Exercise goal.
Check each line of the listing below for the string "Bottom", and copy the ones that have it.

Material for this exercise.
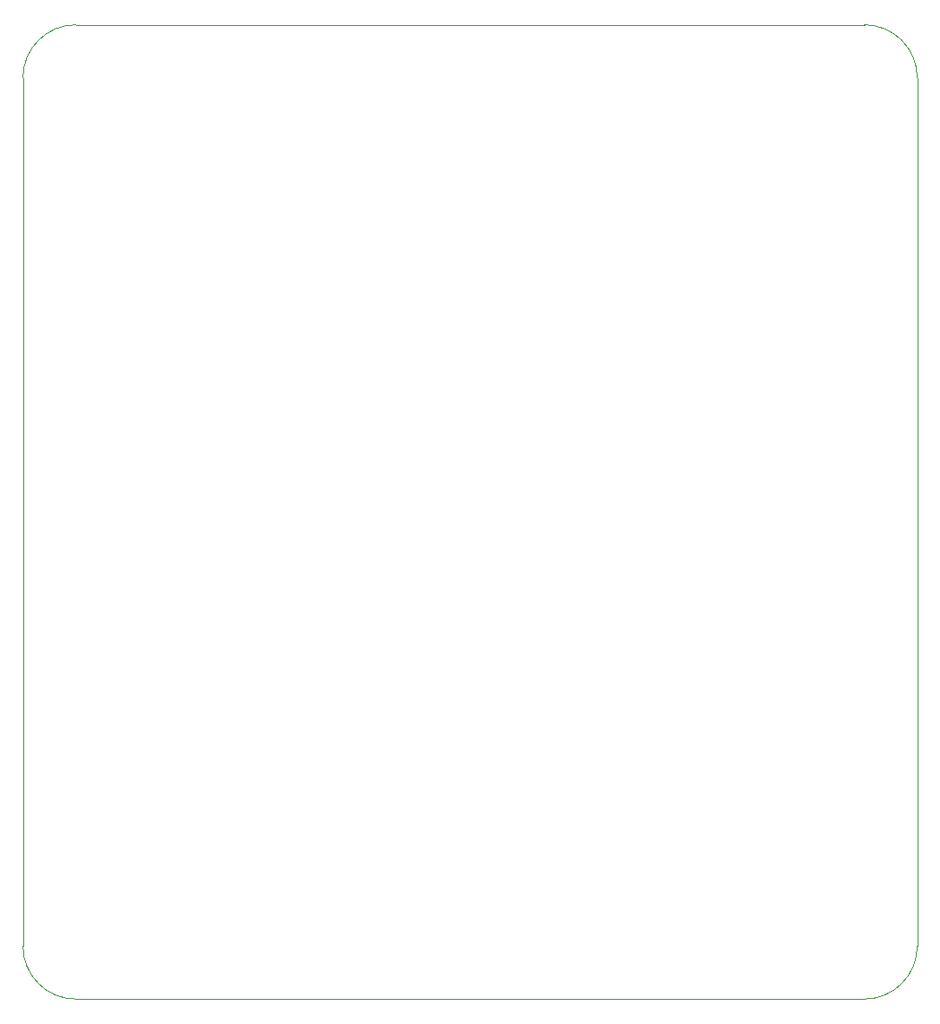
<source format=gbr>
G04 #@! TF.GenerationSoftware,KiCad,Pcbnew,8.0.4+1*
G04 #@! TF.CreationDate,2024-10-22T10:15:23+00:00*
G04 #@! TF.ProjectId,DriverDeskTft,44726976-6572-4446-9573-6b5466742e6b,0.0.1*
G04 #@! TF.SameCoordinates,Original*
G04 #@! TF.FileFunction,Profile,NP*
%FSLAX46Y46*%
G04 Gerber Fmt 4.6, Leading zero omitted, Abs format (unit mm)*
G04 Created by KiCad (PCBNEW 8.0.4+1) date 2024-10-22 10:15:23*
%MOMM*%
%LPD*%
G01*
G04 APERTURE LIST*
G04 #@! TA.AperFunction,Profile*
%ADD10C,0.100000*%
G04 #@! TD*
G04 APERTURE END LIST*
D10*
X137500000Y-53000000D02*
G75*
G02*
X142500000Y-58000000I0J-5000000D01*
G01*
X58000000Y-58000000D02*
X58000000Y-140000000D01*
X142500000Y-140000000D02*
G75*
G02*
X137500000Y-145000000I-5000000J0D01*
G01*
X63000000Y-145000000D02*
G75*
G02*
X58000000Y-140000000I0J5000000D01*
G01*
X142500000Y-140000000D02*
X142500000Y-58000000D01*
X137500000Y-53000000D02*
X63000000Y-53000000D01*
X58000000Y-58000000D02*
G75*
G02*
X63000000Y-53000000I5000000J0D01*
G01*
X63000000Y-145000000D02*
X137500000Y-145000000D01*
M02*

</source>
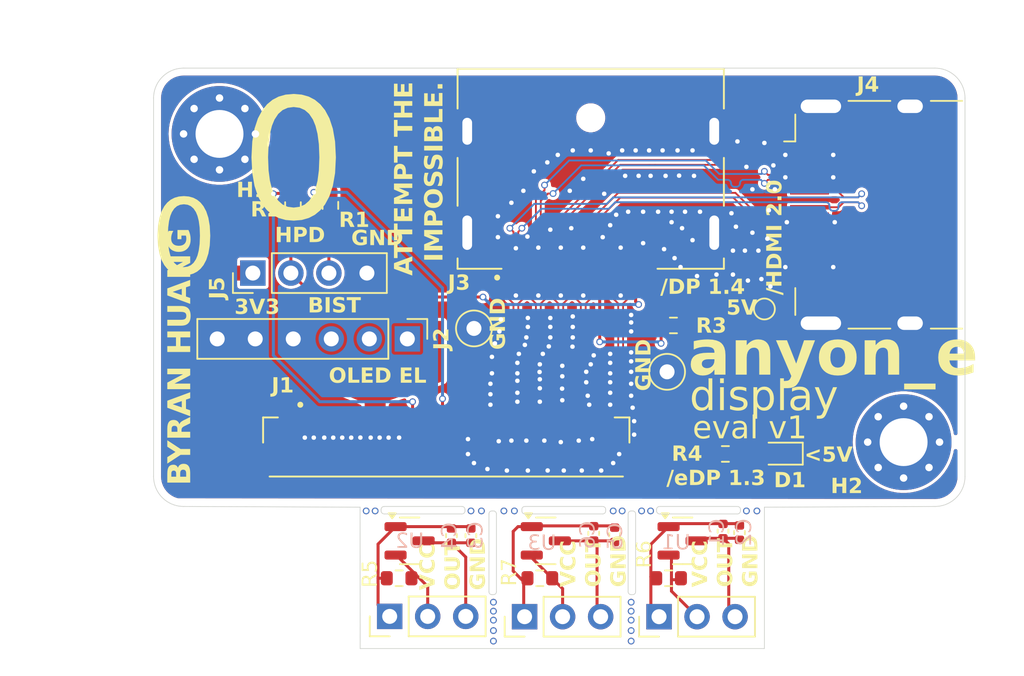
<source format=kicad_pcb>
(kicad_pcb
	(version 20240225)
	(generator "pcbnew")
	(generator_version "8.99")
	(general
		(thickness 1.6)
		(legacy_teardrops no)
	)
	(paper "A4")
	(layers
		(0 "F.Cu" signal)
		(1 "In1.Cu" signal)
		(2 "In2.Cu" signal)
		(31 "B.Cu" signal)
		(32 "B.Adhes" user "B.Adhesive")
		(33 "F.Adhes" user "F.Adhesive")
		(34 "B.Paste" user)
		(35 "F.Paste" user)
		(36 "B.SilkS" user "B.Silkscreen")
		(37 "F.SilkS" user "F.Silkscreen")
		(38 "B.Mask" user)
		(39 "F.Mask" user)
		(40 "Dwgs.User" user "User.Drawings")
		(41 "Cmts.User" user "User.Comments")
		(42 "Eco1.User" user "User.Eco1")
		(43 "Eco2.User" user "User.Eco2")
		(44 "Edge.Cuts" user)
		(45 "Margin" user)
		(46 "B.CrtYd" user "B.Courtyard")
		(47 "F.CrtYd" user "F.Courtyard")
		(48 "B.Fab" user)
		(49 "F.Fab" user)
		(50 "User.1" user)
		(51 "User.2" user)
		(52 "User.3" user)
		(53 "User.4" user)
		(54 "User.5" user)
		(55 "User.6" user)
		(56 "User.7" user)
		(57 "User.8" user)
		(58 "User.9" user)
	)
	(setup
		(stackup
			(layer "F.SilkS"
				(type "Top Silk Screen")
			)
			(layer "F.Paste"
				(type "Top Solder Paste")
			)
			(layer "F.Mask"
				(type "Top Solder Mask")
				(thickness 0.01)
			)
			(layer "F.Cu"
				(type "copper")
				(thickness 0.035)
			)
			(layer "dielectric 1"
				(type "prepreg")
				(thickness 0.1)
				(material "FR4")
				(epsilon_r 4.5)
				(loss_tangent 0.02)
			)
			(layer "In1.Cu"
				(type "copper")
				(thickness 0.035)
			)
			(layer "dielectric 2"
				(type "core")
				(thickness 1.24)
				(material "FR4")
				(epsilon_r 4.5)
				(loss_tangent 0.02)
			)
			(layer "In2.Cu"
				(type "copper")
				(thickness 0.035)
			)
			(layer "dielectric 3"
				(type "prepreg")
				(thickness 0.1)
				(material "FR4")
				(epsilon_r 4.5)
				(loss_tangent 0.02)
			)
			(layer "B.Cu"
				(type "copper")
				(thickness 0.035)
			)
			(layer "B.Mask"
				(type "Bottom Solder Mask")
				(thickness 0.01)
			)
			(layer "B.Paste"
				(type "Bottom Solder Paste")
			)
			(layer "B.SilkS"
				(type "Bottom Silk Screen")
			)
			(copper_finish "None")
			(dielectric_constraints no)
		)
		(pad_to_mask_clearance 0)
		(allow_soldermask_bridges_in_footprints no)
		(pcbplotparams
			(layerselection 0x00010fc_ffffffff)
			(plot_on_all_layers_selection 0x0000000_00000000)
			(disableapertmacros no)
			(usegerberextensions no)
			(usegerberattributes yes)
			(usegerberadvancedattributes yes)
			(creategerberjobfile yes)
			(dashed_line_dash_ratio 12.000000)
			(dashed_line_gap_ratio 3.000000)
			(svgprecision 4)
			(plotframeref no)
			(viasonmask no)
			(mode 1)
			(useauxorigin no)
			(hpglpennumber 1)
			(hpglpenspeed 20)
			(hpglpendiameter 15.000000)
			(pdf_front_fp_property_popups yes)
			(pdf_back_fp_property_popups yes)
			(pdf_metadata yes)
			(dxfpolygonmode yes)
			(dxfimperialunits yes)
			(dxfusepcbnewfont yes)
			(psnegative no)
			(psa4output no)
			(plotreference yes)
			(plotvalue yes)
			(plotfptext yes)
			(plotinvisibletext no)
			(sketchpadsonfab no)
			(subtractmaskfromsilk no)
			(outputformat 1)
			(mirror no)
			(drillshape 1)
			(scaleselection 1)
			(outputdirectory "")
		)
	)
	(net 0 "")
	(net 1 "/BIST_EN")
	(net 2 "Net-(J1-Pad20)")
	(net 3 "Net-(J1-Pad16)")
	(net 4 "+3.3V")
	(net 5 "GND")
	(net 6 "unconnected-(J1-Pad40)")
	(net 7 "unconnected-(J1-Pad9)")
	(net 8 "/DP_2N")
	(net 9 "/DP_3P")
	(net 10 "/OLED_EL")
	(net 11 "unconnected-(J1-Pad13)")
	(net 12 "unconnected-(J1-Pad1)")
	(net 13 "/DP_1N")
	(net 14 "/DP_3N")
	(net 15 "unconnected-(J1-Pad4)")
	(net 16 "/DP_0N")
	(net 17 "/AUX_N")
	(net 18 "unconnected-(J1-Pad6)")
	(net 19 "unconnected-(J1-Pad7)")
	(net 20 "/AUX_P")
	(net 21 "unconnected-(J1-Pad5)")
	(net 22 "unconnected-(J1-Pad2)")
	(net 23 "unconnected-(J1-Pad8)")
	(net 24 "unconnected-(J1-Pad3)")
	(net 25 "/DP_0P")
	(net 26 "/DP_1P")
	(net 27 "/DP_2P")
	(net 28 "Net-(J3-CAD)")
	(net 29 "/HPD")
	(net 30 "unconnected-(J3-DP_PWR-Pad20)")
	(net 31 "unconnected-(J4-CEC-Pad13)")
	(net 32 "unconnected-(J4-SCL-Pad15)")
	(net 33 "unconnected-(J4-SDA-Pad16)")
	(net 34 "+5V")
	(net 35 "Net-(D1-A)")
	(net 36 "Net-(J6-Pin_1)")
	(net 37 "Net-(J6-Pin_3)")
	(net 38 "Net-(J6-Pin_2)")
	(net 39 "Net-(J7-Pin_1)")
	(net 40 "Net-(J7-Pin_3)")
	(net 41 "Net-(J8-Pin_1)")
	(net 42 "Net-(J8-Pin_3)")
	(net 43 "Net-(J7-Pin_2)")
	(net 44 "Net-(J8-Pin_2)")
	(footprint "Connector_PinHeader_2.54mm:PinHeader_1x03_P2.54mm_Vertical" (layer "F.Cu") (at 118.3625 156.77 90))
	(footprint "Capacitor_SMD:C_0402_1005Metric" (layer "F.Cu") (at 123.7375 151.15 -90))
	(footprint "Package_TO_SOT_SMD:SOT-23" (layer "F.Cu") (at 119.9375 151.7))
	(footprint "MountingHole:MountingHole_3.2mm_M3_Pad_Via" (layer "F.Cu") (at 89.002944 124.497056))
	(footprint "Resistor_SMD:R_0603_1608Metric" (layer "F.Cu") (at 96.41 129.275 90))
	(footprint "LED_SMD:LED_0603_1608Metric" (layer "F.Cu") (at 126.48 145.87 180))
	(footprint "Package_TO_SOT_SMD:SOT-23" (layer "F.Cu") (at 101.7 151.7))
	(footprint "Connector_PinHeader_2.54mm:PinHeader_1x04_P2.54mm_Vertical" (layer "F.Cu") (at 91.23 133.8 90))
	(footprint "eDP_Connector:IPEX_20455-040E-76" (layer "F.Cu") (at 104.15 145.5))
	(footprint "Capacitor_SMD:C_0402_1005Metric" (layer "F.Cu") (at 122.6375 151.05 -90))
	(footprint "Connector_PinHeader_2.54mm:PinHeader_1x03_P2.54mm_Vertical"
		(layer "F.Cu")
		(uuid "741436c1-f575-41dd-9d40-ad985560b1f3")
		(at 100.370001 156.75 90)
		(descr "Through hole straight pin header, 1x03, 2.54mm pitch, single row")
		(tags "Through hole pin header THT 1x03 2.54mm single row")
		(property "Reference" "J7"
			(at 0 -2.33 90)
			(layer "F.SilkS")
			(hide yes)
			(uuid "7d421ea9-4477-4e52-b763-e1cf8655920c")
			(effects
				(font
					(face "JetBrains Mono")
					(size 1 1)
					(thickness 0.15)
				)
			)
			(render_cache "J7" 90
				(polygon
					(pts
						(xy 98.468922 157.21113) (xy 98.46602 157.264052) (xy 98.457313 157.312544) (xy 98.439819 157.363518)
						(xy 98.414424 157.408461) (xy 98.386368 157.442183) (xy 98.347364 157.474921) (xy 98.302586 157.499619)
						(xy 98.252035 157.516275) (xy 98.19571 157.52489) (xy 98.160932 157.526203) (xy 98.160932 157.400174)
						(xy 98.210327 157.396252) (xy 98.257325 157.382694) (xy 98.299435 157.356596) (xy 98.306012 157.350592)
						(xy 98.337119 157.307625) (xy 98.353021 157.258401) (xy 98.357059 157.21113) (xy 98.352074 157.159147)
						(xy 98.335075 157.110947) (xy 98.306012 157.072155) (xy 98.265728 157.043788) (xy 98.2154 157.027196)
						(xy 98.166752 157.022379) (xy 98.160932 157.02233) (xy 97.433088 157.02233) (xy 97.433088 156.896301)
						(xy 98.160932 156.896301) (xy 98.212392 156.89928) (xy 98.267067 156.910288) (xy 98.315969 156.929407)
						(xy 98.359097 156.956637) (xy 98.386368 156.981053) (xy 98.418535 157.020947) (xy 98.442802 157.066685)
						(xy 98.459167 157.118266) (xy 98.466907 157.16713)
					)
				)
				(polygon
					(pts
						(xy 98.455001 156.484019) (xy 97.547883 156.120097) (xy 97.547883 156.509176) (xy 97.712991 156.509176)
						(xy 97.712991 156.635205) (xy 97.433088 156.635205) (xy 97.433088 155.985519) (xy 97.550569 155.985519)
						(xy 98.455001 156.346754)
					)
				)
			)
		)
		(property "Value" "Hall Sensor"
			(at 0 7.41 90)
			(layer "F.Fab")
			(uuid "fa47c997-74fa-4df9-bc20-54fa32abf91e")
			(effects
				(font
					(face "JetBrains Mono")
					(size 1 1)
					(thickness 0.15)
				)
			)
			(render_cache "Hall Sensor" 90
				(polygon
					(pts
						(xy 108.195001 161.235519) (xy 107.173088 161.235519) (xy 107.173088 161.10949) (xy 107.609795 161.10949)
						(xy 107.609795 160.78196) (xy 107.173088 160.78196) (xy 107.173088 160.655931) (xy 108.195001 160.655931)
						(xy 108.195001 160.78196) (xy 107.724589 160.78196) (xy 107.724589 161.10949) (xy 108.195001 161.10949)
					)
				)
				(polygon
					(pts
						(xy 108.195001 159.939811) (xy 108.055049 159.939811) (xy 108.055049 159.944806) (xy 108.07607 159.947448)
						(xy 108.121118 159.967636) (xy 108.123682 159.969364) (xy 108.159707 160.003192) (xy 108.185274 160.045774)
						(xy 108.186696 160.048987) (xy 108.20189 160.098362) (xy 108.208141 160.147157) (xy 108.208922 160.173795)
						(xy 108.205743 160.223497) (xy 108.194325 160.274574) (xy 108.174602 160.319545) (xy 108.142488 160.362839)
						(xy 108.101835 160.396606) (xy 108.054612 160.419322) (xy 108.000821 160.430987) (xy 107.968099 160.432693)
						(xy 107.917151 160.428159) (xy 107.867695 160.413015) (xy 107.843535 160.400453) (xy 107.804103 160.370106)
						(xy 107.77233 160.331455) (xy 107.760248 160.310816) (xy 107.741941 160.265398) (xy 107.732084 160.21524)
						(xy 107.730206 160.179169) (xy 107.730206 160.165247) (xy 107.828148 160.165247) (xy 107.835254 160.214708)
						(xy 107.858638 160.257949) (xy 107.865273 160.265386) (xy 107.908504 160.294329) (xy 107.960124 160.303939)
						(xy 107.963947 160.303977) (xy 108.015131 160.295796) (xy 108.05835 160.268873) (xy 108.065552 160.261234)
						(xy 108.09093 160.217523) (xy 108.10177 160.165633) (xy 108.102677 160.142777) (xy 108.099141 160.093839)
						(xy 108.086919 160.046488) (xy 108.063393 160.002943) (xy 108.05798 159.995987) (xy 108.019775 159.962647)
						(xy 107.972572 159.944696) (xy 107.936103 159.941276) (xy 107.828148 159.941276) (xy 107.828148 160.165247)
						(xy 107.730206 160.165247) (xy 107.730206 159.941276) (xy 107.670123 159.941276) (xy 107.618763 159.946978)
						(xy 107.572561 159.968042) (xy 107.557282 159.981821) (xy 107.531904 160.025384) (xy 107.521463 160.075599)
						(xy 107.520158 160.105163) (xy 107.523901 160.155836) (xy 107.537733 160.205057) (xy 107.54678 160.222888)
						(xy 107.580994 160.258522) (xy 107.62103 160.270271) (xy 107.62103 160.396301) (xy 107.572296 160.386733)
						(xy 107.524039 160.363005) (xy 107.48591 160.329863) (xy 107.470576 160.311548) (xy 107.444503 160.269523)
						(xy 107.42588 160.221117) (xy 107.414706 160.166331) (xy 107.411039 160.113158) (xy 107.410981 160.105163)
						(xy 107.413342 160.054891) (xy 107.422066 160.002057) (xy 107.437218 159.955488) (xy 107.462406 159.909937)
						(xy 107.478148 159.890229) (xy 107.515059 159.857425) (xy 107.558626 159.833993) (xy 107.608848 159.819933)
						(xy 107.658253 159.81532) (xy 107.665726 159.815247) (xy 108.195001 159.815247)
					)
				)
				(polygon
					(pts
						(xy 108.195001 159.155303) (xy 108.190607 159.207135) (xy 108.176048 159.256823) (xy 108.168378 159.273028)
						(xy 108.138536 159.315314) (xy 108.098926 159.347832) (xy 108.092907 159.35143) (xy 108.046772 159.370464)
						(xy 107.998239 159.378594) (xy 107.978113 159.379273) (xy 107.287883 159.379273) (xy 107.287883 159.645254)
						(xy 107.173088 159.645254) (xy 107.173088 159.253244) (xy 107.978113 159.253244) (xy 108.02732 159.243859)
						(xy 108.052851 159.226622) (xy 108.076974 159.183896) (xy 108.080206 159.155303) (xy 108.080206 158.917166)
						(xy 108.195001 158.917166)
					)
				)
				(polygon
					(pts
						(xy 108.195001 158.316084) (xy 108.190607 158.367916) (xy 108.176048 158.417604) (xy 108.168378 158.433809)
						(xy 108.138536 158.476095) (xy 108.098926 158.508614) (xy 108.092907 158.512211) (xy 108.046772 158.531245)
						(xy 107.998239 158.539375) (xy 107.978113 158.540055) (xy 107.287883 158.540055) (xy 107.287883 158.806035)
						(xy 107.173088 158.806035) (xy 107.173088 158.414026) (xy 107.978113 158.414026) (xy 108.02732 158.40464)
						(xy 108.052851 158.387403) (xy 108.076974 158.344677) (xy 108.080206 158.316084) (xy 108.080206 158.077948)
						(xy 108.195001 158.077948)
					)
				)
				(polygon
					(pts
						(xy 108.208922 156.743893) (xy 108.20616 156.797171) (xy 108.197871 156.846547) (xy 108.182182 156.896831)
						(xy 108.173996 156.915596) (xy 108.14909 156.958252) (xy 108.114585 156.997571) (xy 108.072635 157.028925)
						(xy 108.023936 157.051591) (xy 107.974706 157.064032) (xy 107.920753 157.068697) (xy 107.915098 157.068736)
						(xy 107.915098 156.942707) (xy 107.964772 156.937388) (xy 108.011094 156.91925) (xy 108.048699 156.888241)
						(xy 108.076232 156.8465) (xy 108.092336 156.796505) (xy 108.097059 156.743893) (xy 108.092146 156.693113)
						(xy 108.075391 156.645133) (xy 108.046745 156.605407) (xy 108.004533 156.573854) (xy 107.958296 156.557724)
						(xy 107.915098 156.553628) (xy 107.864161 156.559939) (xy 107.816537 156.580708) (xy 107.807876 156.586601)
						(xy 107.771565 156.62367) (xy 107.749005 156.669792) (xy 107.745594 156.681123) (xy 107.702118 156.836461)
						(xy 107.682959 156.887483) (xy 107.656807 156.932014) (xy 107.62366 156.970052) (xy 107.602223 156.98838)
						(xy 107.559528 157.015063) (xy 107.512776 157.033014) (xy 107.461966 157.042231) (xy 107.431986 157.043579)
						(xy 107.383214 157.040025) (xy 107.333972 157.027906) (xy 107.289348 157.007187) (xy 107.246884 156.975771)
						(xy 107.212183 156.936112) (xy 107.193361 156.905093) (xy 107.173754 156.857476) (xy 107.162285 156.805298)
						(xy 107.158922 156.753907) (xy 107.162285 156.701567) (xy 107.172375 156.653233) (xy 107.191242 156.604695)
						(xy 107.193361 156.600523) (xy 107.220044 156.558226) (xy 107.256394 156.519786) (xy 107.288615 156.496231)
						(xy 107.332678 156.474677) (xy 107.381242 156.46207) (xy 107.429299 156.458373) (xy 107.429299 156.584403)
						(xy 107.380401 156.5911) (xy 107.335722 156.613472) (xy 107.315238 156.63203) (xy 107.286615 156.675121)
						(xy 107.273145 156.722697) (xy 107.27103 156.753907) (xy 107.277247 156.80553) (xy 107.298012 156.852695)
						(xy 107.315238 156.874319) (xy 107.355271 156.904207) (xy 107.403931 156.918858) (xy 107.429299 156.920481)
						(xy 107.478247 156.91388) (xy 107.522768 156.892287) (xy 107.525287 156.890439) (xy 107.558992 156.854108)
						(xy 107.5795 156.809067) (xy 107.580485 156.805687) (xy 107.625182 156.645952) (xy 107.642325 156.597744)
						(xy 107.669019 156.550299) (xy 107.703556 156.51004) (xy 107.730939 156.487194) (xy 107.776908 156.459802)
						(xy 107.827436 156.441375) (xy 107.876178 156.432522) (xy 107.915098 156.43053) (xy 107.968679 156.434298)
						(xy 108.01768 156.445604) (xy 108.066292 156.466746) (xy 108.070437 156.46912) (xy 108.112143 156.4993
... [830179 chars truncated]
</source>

Answer.
				(type "Bottom Solder Mask")
				(type "Bottom Solder Paste")
				(type "Bottom Silk Screen")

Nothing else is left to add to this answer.